== What you will do ==
Among the records below, find the lines with the word "addReview" and copy them.
Records: Begin
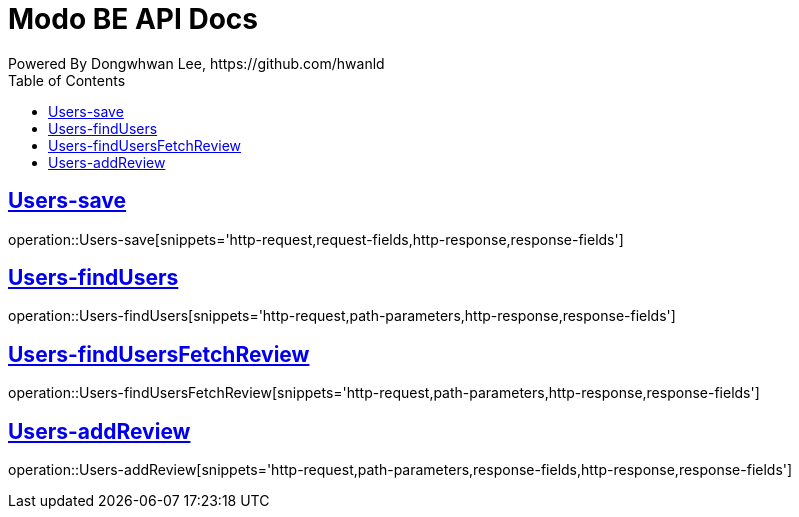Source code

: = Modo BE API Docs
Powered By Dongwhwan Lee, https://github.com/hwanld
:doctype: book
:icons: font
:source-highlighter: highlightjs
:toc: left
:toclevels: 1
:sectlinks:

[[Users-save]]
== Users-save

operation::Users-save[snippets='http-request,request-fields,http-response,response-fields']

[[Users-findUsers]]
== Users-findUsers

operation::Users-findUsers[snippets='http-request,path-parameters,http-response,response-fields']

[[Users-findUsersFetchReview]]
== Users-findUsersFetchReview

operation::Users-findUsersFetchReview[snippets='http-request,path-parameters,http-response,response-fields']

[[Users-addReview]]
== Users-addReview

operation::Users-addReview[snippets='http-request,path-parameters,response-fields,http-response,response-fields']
Records: End
Records: Begin
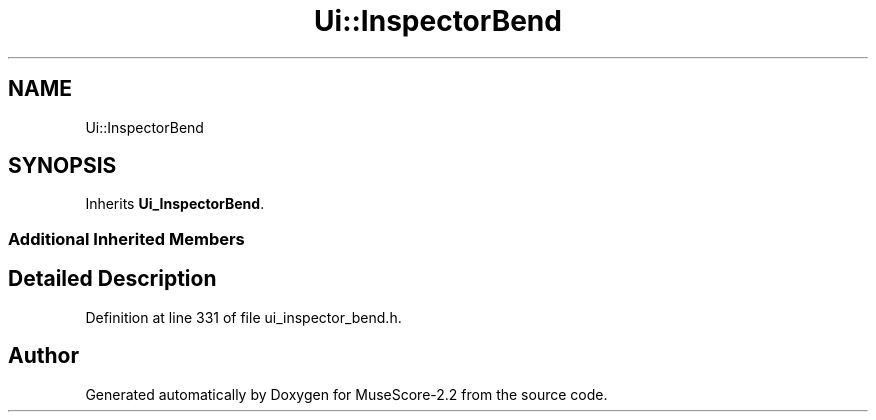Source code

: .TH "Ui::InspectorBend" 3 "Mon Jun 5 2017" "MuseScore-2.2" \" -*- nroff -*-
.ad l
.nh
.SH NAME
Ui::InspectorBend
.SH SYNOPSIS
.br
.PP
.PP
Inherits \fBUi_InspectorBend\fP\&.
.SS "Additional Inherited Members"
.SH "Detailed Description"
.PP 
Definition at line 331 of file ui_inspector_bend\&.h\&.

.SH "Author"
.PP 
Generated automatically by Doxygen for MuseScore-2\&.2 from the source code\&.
Records: End
== Output of the exercise ==
[[Users-addReview]]
== Users-addReview
operation::Users-addReview[snippets='http-request,path-parameters,response-fields,http-response,response-fields']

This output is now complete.